U.S. Funds For Pakistan's F-16s Will Anger India

In 1981, about two years after the Soviet Union invaded Afghanistan, the United States provided General Zia-ul-Haq, Pakistan's military ruler, with $3.2 billion in loans and grants. The idea was to elicit Pakistan's help in ousting the Soviets from Afghanistan. Included in this package, at Pakistan's insistence, were 40 F-16 aircraft. India and human rights organizations in the United States argued that the aircraft could only serve one purpose: to launch a major conventional war with India. The sale went through anyway, with disastrous results. India turned to the Soviets for arms, kicking off an arms race on the subcontinent that ultimately led to Pakistan's clandestine nuclear weapons program.

Last week the Bush administration proposed repeating this mistake. It wants to divert funds earmarked for counterterrorism to upgrade Pakistan's fleet of F-16s. This would do little or nothing to strengthen the Pakistani military's counterterrorism capabilities. Instead, it would give the Pakistani Air Force greater strike capabilities against India. This would give India an incentive to hasten the on-going modernization of its air force and expand its capabilities, thereby precipitating a further arms buildup in the region.

Since September 11, 2001, the Bush administration has delivered close to $10 billion in economic and military assistance to the military regime of General Pervez Musharraf. As of late 2007, U.S. officials have been aware that a disproportionate segment of military assistance intended for counterterrorism has instead been diverted to acquiring military technology best suited for a war against India. Although India has not yet responded militarily to these Pakistani malfeasances, its patience is finite. If the Bush administration diverts counterterrorism funds to the enhancement of Pakistan's strike capabilities, New Delhi will be forced to reassess its growing strategic partnership with the United States.

Bolstering Pakistan's air force could not have come at a more inopportune moment in U.S.-South Asian relations. Just last week Prime Minister Singh braved unbridled parliamentary opposition designed to bring down his regime to ensure that his government could proceed apace with the U.S.-India civil nuclear agreement. To abruptly offer technology upgrades to the Pakistan's air power would be construed as a gratuitous insult to an emerging great power and a potential strategic partner. This decision will undermine Prime Minister Singh's resolve to forge a viable working relationship with the United States. His critics from both ends of the political spectrum will now gleefully caricature his seeming naïvete in reposing his trust in the United States. To protect his domestic flanks, Singh may now have to authorize the acquisition of 120 new long range strike aircraft to replace an aging Soviet-era fleet. He surely won't do his shopping in the United States.

The decision is also a setback to democracy in Pakistan. In February, General Musharraf's minions lost Pakistan's parliamentary elections and a coalition government came to power.
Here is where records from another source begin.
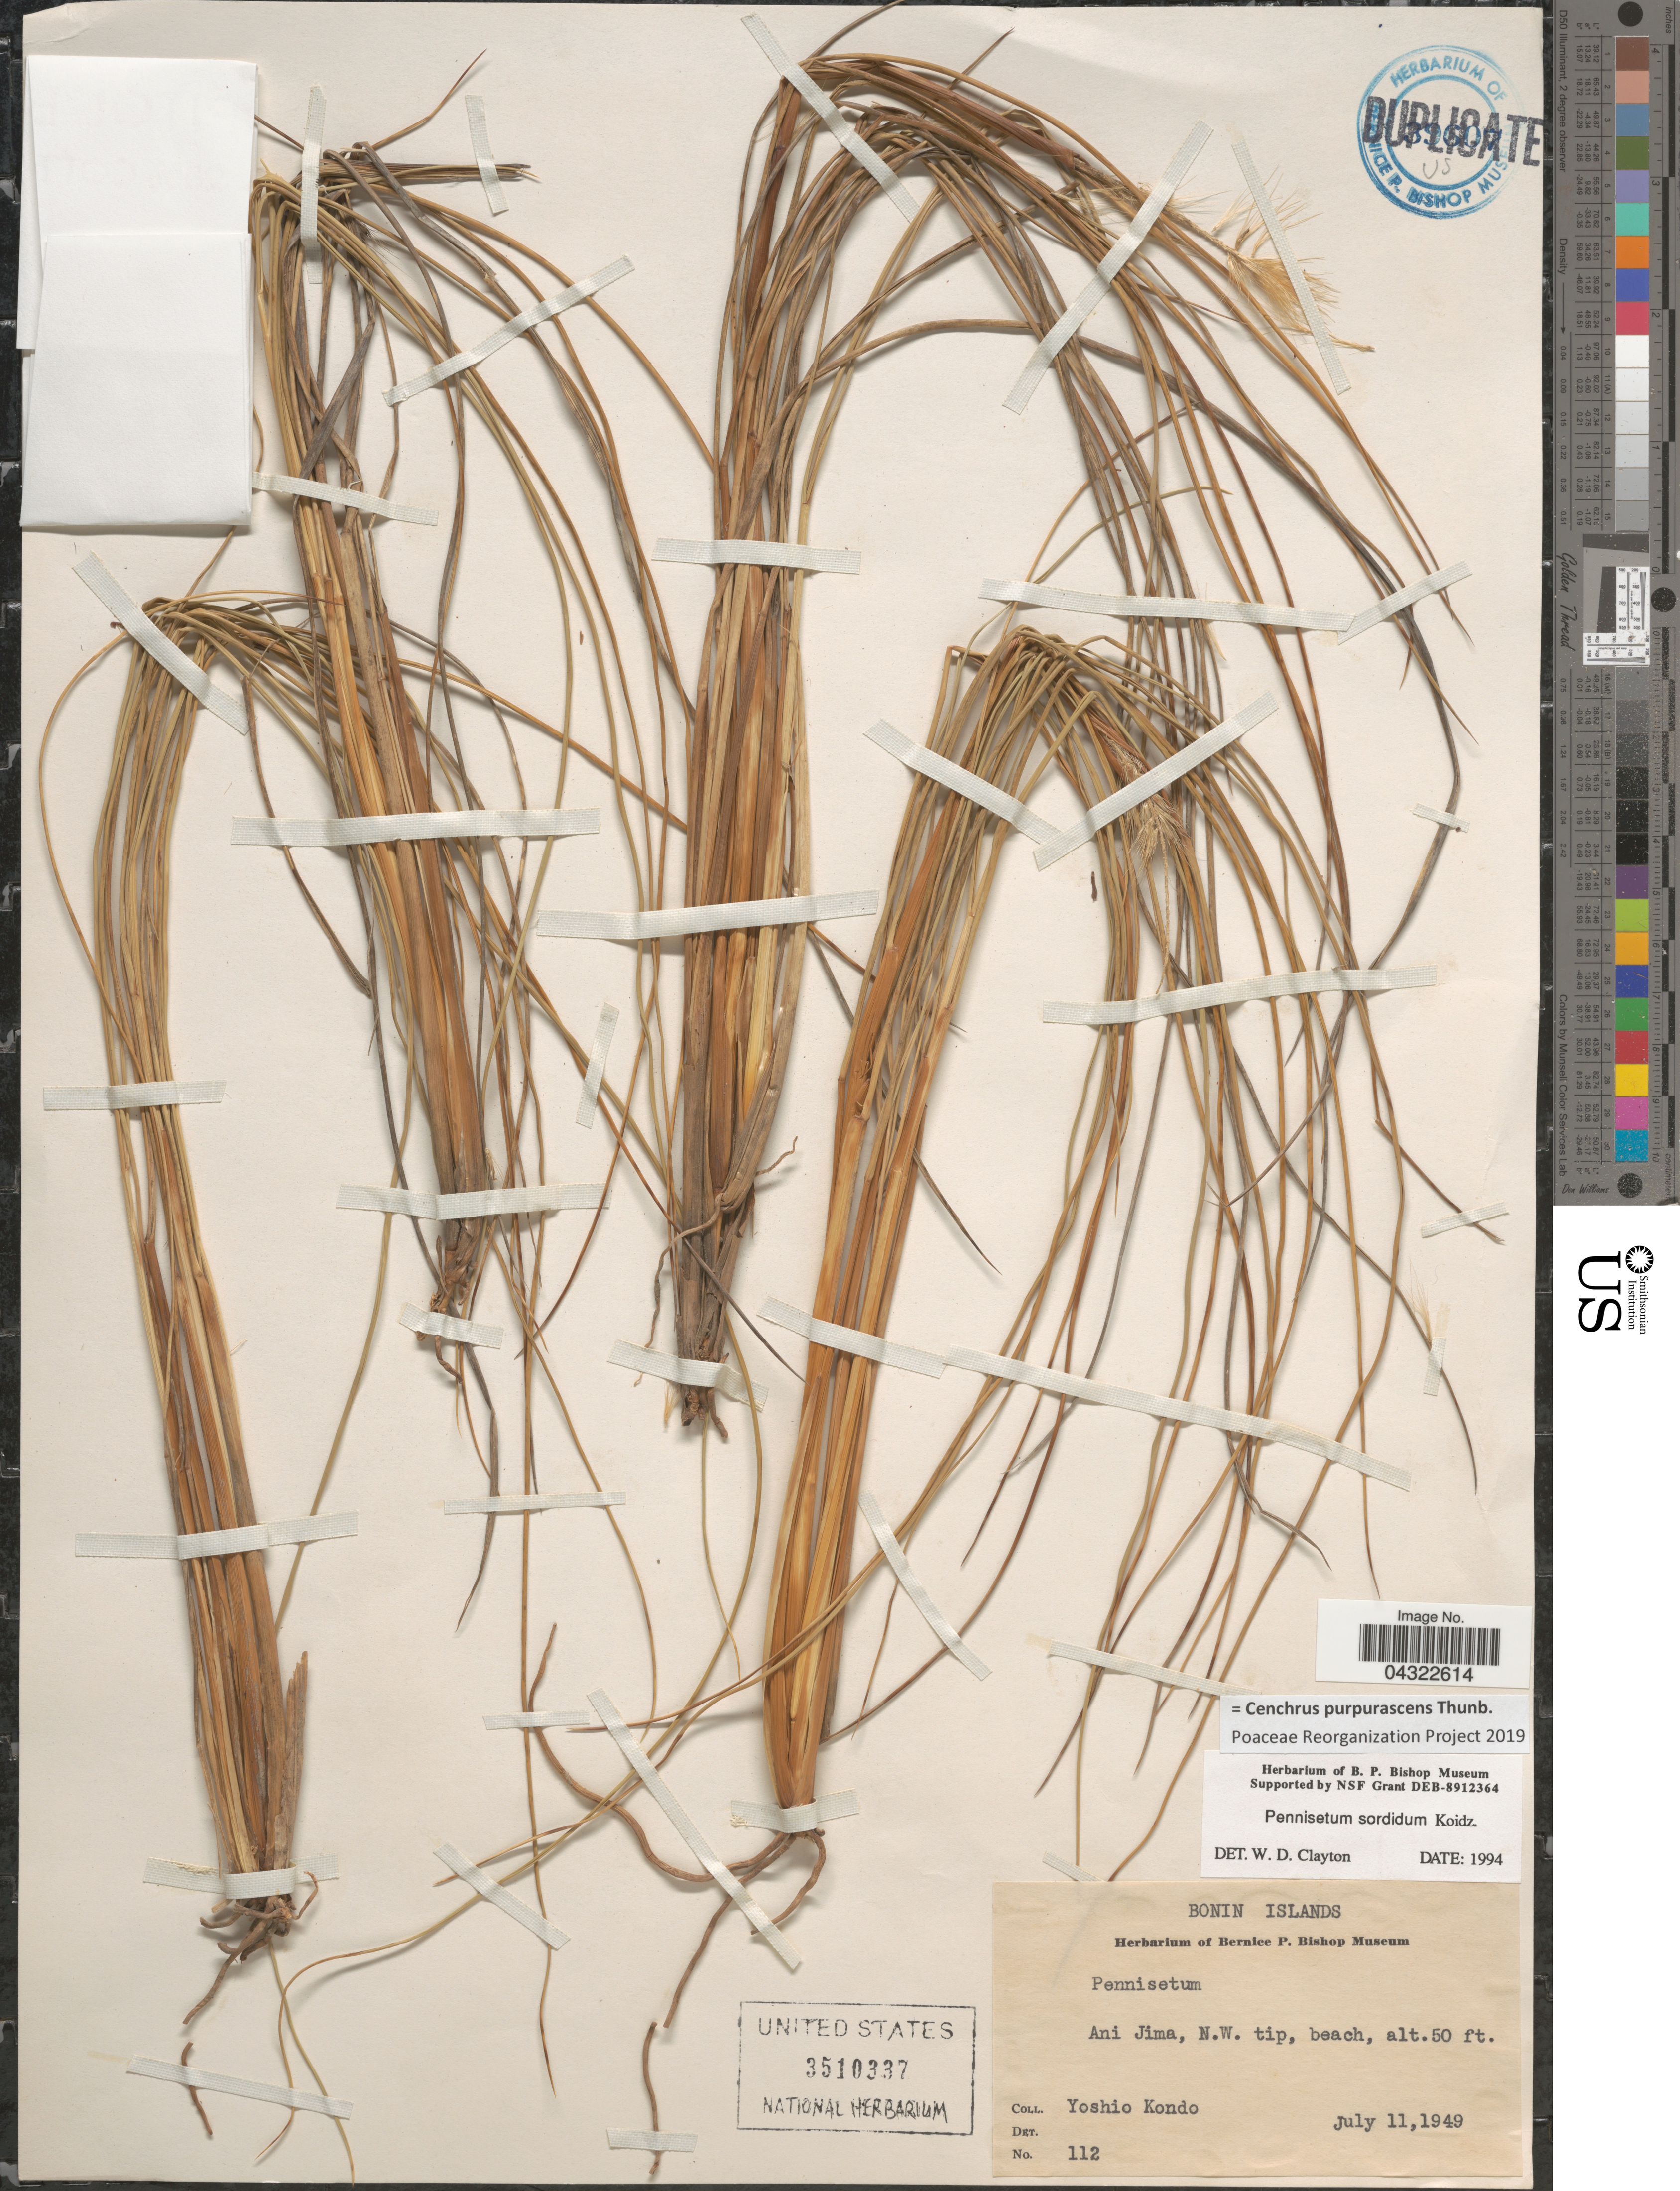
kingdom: Plantae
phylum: Tracheophyta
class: Liliopsida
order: Poales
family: Poaceae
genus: Cenchrus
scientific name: Cenchrus purpurascens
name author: Thunb.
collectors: Y. Kondo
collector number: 112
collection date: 1949-07-11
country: Japan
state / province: Tokyo, Federal City of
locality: Bonin Islands. Ani Jima, N.W. tip, beach.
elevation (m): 15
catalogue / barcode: US 3510337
This elected civilian government has yet to consolidate its position after nearly a decade of military rule. Removing critical funds intended to help stem the terror that threatens to engulf Pakistan and placing them at the disposal of a bloated military establishment is hardly conducive to the fostering of a working democracy.

The experience of the 1980s offers an object lesson to the United States. At that time, a number of analysts of South Asian security issues, both within and outside of government, quickly learned that substantial assistance intended for the Afghans made its way into the pockets of the Pakistani military establishment. Given the anti-Soviet crusade under way at the time, Congress kept mum; it was not about to challenge a popular president who was trying to stand up to the Communist foe. This time around, it would be tragic if Congress were to roll over for fear of seeming weak on terror. The costs are likely to be high.